**Exercise text**
□ □ □
The primary limiting factor to hte possibilities of life is liquid water, and we know for near certain that it is quite likely common.
 
Well I came across this story via one of my Facebook friends and found it fascinating. I imagine it will turn out to be some form of natural phenomenon, maybe even something in nature we've yet to discover. But still if it does turn out to be evidence of ET megastructures orbiting a star, I guess it would answer the Fermi Paradox. I should stress my money is on something natural, but who knows what might happen if radio telescope time is allocated.
http://www.theatlantic.com/science/archive/2015/10/the-most-interesting-star-in-our-galaxy/410023/
 
Well I came across this story via one of my Facebook friends and found it fascinating. I imagine it will turn out to be some form of natural phenomenon, maybe even something in nature we've yet to discover. But still if it does turn out to be evidence of ET megastructures orbiting a star, I guess it would answer the Fermi Paradox. I should stress my money is on something natural, but who knows what might happen if radio telescope time is allocated.
http://www.theatlantic.com/science/archive/2015/10/the-most-interesting-star-in-our-galaxy/410023/

Interesting article.

And yet, there is this mess of objects circling it. A mess big enough to block a substantial number of photons that would have otherwise beamed into the tube of the Kepler Space Telescope. If blind nature deposited this mess around the star, it must have done so recently. Otherwise, it would be gone by now. Gravity would have consolidated it, or it would have been sucked into the star and swallowed, after a brief fiery splash.

But we may not be receiving the light from such an event, yet. The one piece of information that seemed to be missing from the story was how far the star is from us (unless I missed it).
 
But we may not be receiving the light from such an event, yet. The one piece of information that seemed to be missing from the story was how far the star is from us (unless I missed it).

The distance of the star has no bearing on the timing required for the phenomena to be visible at just the right time from earth. A short life span is still short. The article just doesn't explain it that clearly.
□ □ □
**Questions**
- a) In the thread about the star, the paragraph that starts "Well I came across this story" names possible explanations for the star. List each one.
- b) Reproduce, word for word, the part of the thread about the star that opens with the words containing "The distance of" and closes with "it that clearly.".
Use only the thread about the star to do this work.

**Information shown**
□ □ □
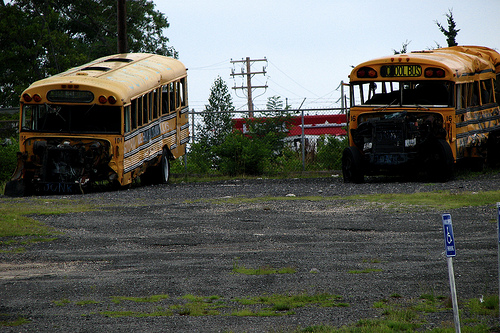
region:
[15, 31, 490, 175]
two broken down buses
□ □ □
**Task-by-task outputs**
- a)
- Some form of natural phenomenon
- Something in nature we've yet to discover
- ET megastructures orbiting a star

- b)
The distance of the star has no bearing on the timing required for the phenomena to be visible at just the right time from earth. A short life span is still short. The article just doesn't explain it that clearly.